Pictures with lens parameters:

——

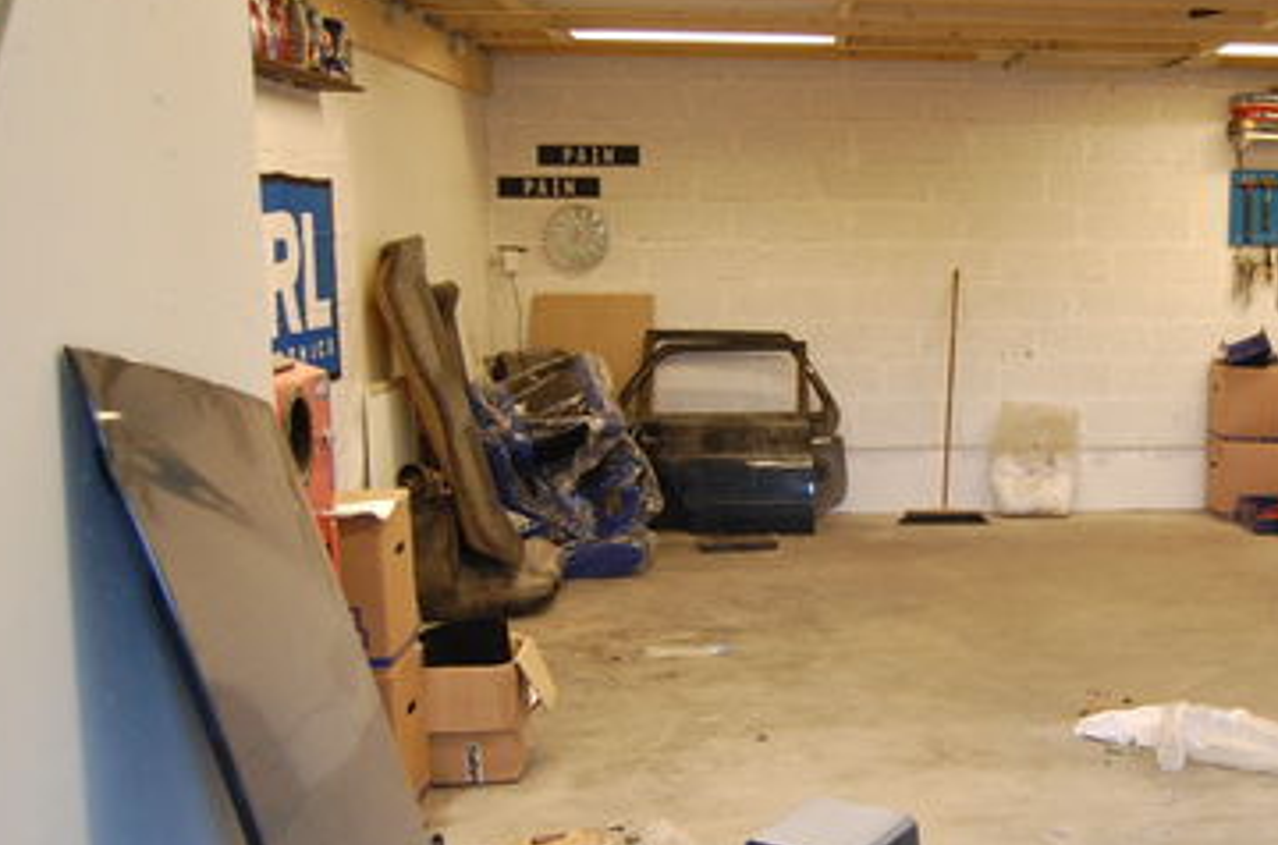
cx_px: 1030
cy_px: 472
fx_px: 1700
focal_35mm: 48
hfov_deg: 39.5
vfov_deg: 27.9
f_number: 3.5
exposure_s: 1/20
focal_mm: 18
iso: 800
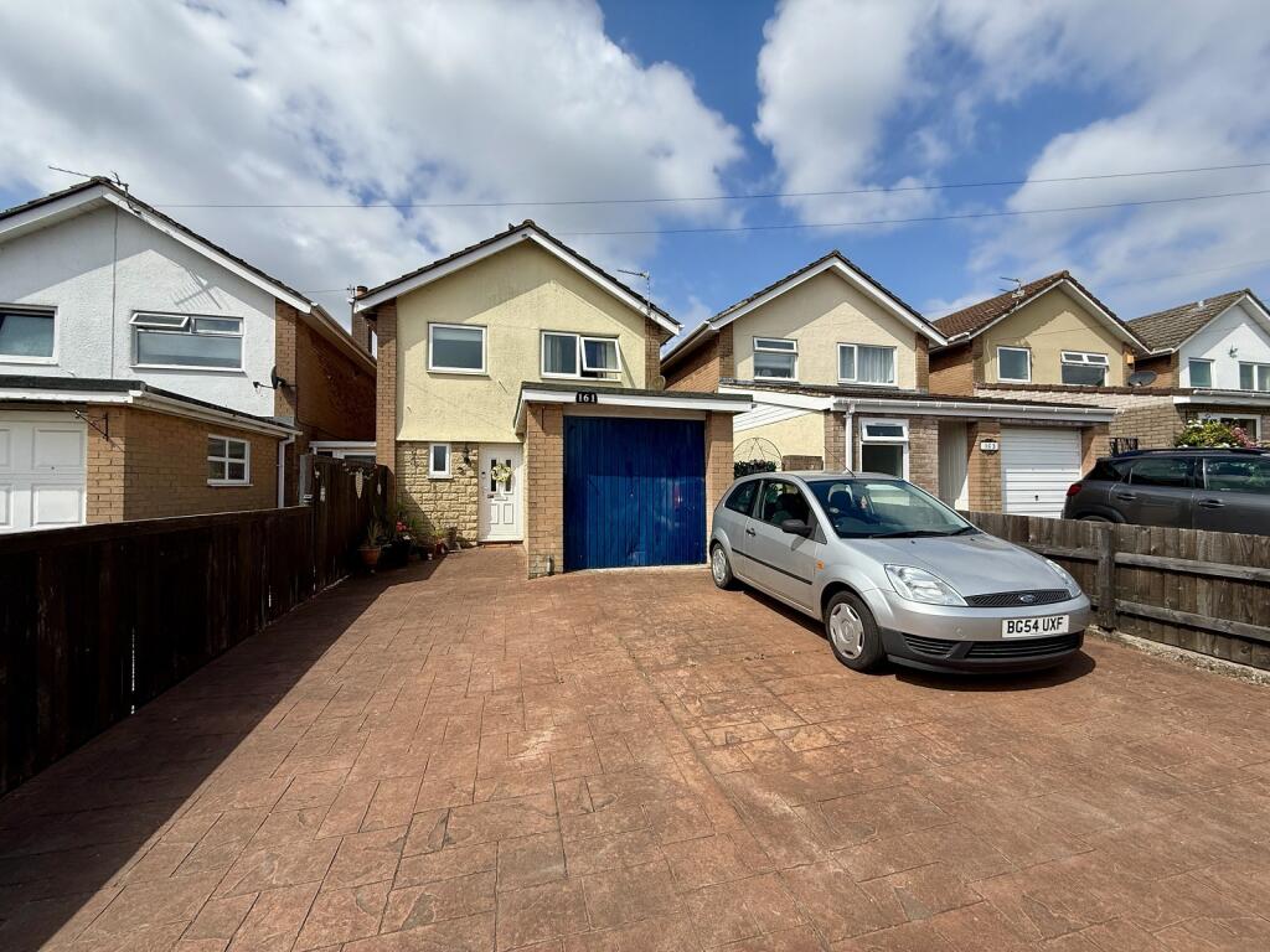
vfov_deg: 85.7
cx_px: 635
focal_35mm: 14
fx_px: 514
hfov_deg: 102.1
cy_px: 476
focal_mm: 2.22
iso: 50
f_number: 2.2
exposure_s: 1/2717
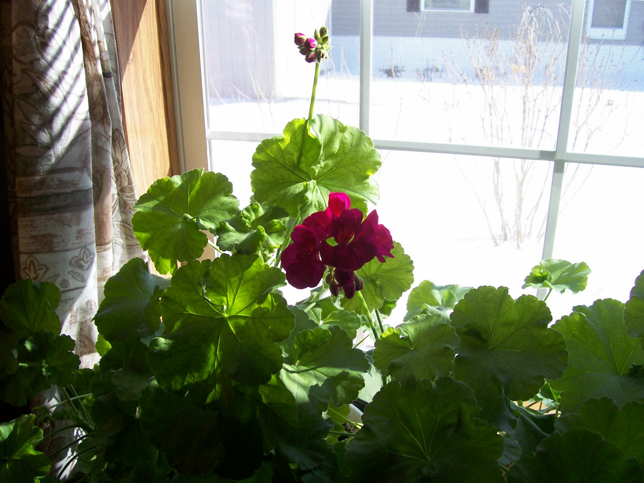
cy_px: 242
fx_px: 633
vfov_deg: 41.8
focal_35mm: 34
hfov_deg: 54.0
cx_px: 322
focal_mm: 5.6
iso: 80
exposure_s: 1/250
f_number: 2.7
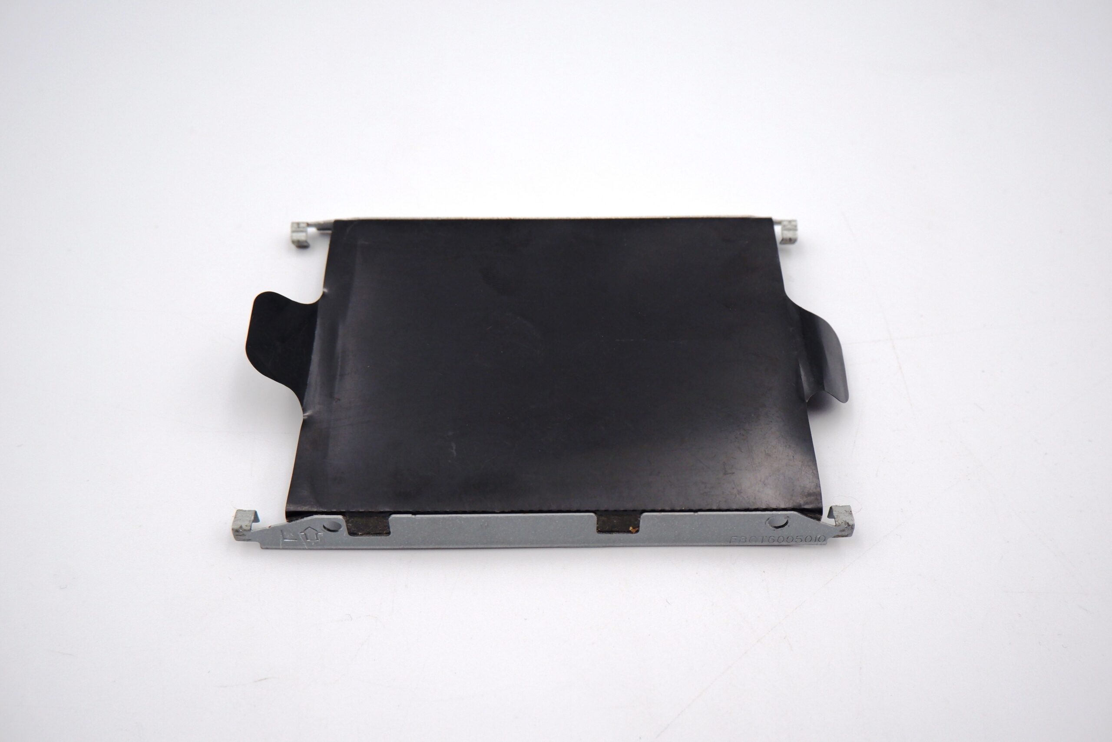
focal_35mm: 33
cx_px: 556
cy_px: 371
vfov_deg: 40.0
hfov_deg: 57.2
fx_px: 1019
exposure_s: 1/420
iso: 800
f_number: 7.1
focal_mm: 22.8
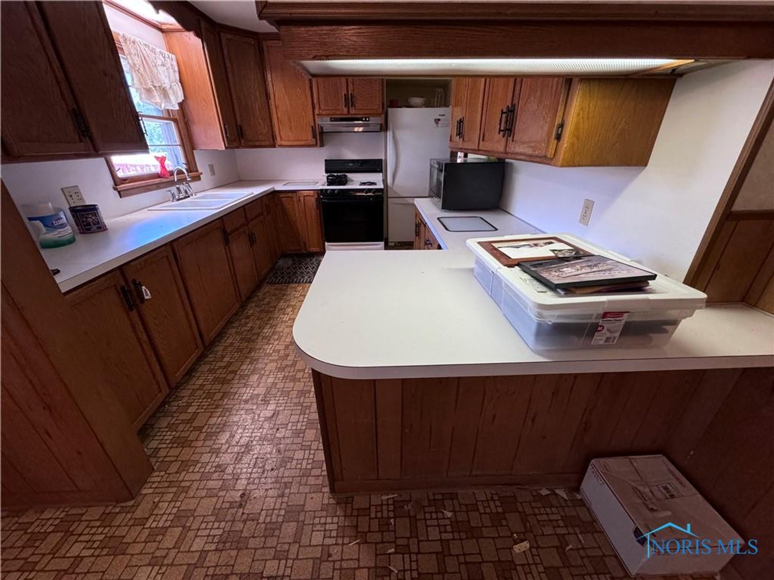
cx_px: 387
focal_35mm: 14
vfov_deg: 85.7
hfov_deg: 102.1
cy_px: 290
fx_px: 313
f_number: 2.2
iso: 320
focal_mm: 2.22
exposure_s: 1/120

——

WHAT THE EXERCISE ASKS: Could you copy each line above exactly as written, minus any pictures?

ANSWER SECTION:
cx_px: 1030
cy_px: 472
fx_px: 1700
focal_35mm: 48
hfov_deg: 39.5
vfov_deg: 27.9
f_number: 3.5
exposure_s: 1/20
focal_mm: 18
iso: 800
vfov_deg: 85.7
cx_px: 635
focal_35mm: 14
fx_px: 514
hfov_deg: 102.1
cy_px: 476
focal_mm: 2.22
iso: 50
f_number: 2.2
exposure_s: 1/2717
cy_px: 242
fx_px: 633
vfov_deg: 41.8
focal_35mm: 34
hfov_deg: 54.0
cx_px: 322
focal_mm: 5.6
iso: 80
exposure_s: 1/250
f_number: 2.7
focal_35mm: 33
cx_px: 556
cy_px: 371
vfov_deg: 40.0
hfov_deg: 57.2
fx_px: 1019
exposure_s: 1/420
iso: 800
f_number: 7.1
focal_mm: 22.8
cx_px: 387
focal_35mm: 14
vfov_deg: 85.7
hfov_deg: 102.1
cy_px: 290
fx_px: 313
f_number: 2.2
iso: 320
focal_mm: 2.22
exposure_s: 1/120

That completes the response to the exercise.